EBoard 16: Fast O(n) Sorting Algorithms

Approximate overview

  • Admin
  • A sorting problem
  • Some notes
  • Bucket sort
  • Radix sort

Administrative stuff

  • Please notify me when you are unable to attend class (preferably prospectively; alternately retrospectively)
  • A reminder: Both 12:00 a.m. and 12:00 p.m. are ambiguous times. If you mean noon, use “noon”, 11:59 a.m., 12:01 p.m., or 12:00 m.

Friday PSA

  • Please take care of yourselves. You are awesome, stay that way.
  • Moderation in what you do.
  • Get sleep.
  • Consent is ESSENTIAL!

Upcoming token-generating activities

  • Prof. Eliott’s Coffee Chat in ELBICA lab (across from CS Learning Center) some Fridays 5-6 p.m. (but not today)
  • Pioneer Weekend introductory talk, 7:00 p.m. Friday, October 1.
  • Pioneer Weekend, October 1–3.
  • Uncle Bill’s Petting Farm 12:30-2:30 Sunday
  • Neverland players this weekend.
  • CS Extras: ???
  • Arcadia, October 8–10. (7 p.m. Friday and Saturday, 2 p.m. Sunday.) (I think.)
    • Theatre. Show by Tom Stoppard. Mathy.
    • Ticketing Wednesday

Upcoming other activities

  • Concert Friday night
  • Concert Satuday night “Cornstalk” 7:30-???? at Farm House

Upcoming work

  • HW5 due next Thursday night. Implement AVL trees in Racket or Java.
  • HW6 will come out Monday. Implement the best stable sorting algorithm you can. Implement radix sort for strings. Implement a hybrid bucket sort for strings, bucketing on the first two characters. More details forthcoming.
    • Sorry about multiple weeks of implementation in a row. My goal is generally to alternate implementation and theory.
    • C!

Q&A

A strange math problem

Taken and modified from some strange Math book Sam is reading.
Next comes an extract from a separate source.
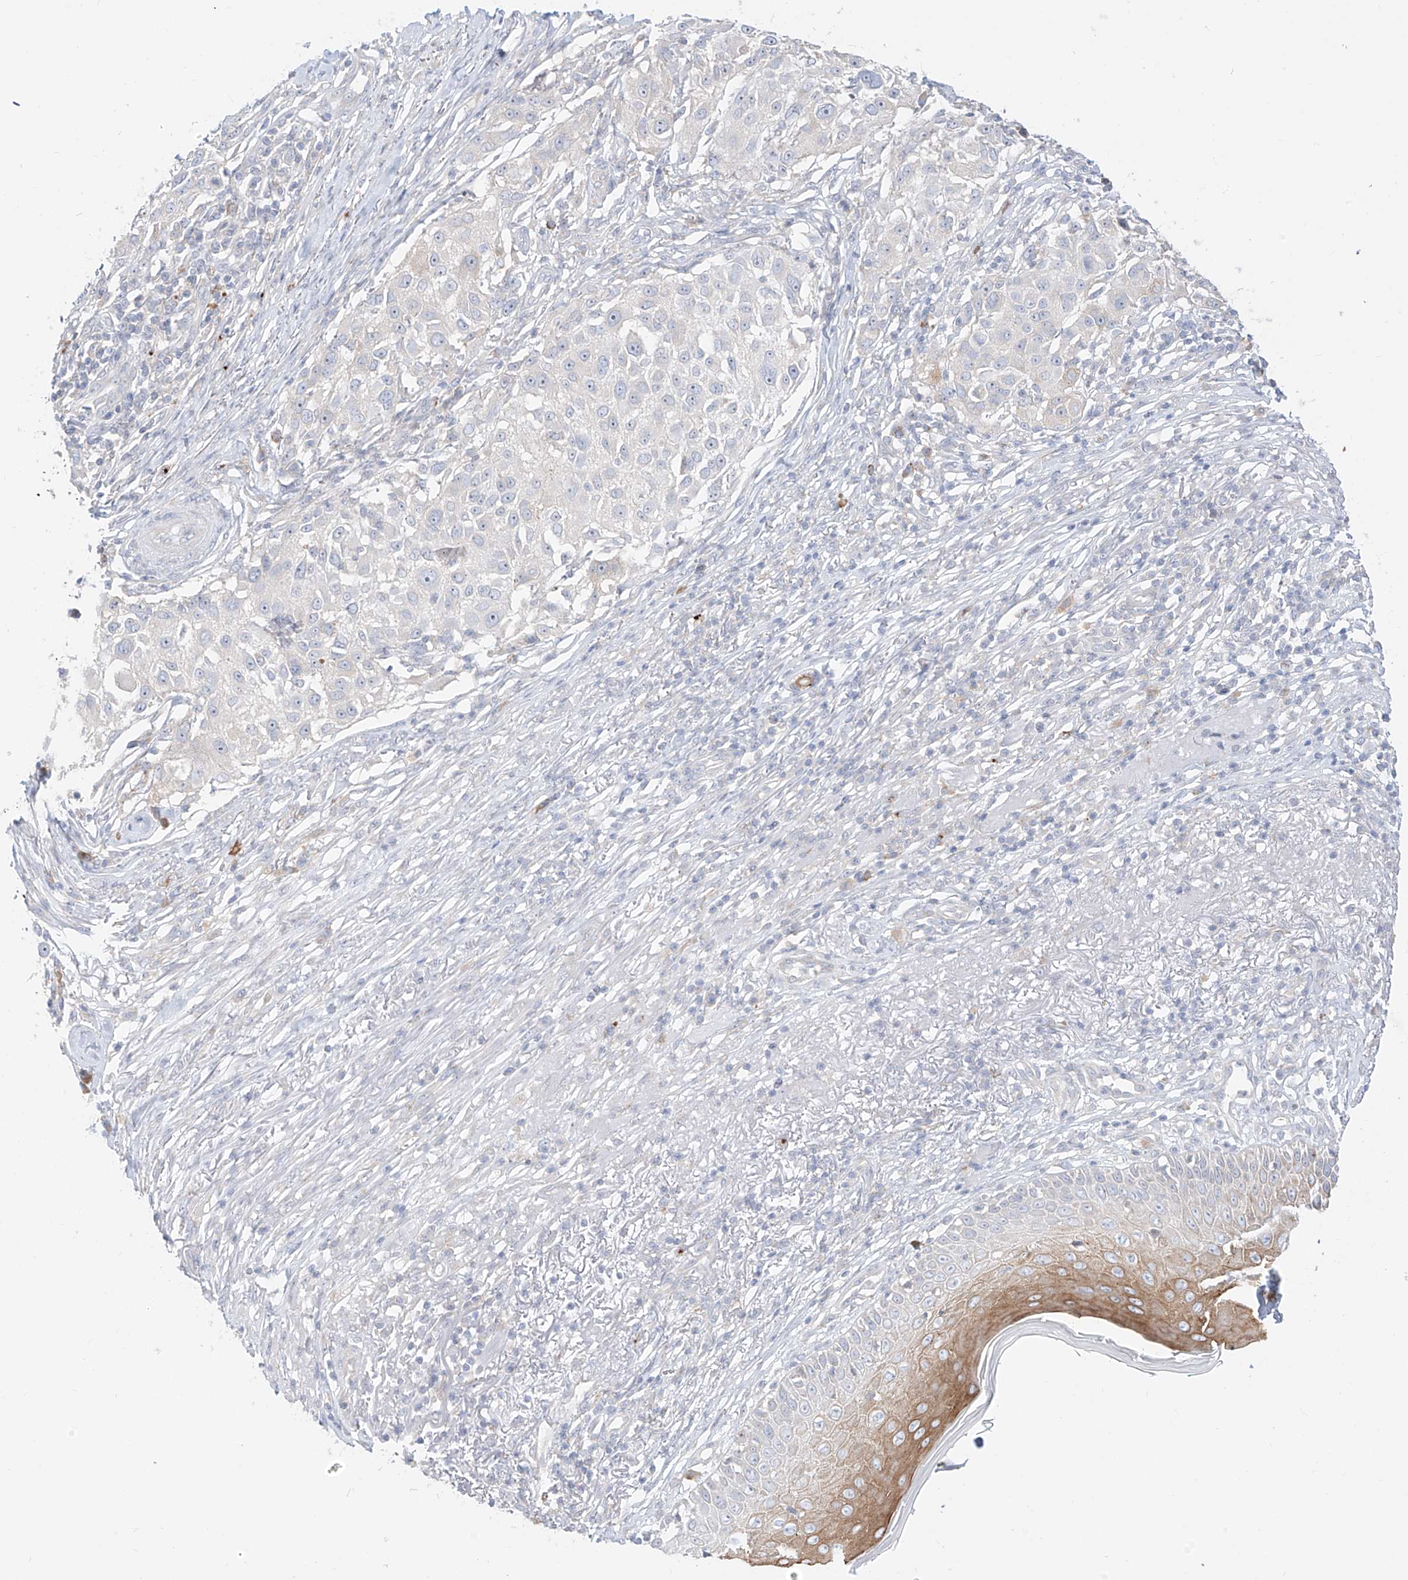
{"staining": {"intensity": "negative", "quantity": "none", "location": "none"}, "tissue": "melanoma", "cell_type": "Tumor cells", "image_type": "cancer", "snomed": [{"axis": "morphology", "description": "Necrosis, NOS"}, {"axis": "morphology", "description": "Malignant melanoma, NOS"}, {"axis": "topography", "description": "Skin"}], "caption": "Human malignant melanoma stained for a protein using IHC shows no staining in tumor cells.", "gene": "SYTL3", "patient": {"sex": "female", "age": 87}}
  • Assume the earth is a sphere.
  • You wrap a cord tightly around the equator.
  • You add six feet to the cord and it somehow floats evenly away from the earth. (That is, the distance from the earth to the cord is consistent.)
  • Is there …
    • (a) Enough room to walk under the rope?
    • (b) Not enough room to walk under the rope, but enough room to crawl under the rope?
    • (c) Not enough room to crawl under the rope, but probably enough to slip a soda can underneath?
    • (d) Not enough room for a soda can, but enough to slip a piece of paper underneath?
    • (e) Not even room for a piece of paper?

Note: Our intuition is not always correct; sometimes it’s worthwhile to “do the math”.

A sorting exercise

You have a bunch of letters of the alphabet.

  • Not all letters may appear.
  • Some letters may appear multiple times.
  • Different copies of the same letter should remain distinguished.
  • Say we have 1000 letters.
  • You want to put them in alphabetical order. How might you do it?
  • E.g.,: A, E, B, a, F, Ä -> A, a, Ä, B, E, F

Some solutions

Use one of the ones we’ve learned.

Create an array with a "slot" for each letter. O(n)
Iterate through the letters, adding each to the appropriate slot O(n)
Iterate through the array, pulling the letters the back out. O(m+n), where
  m is the number letters.
Use a hash map instead of an array.

Sam suggests that using a hash map instead of an array for this problem buys you nothing and potentially increases your cost, since “A”->0 is much cheaper than computing the hash code of A, modding by the array size, considering whether we need to increase the size of the array …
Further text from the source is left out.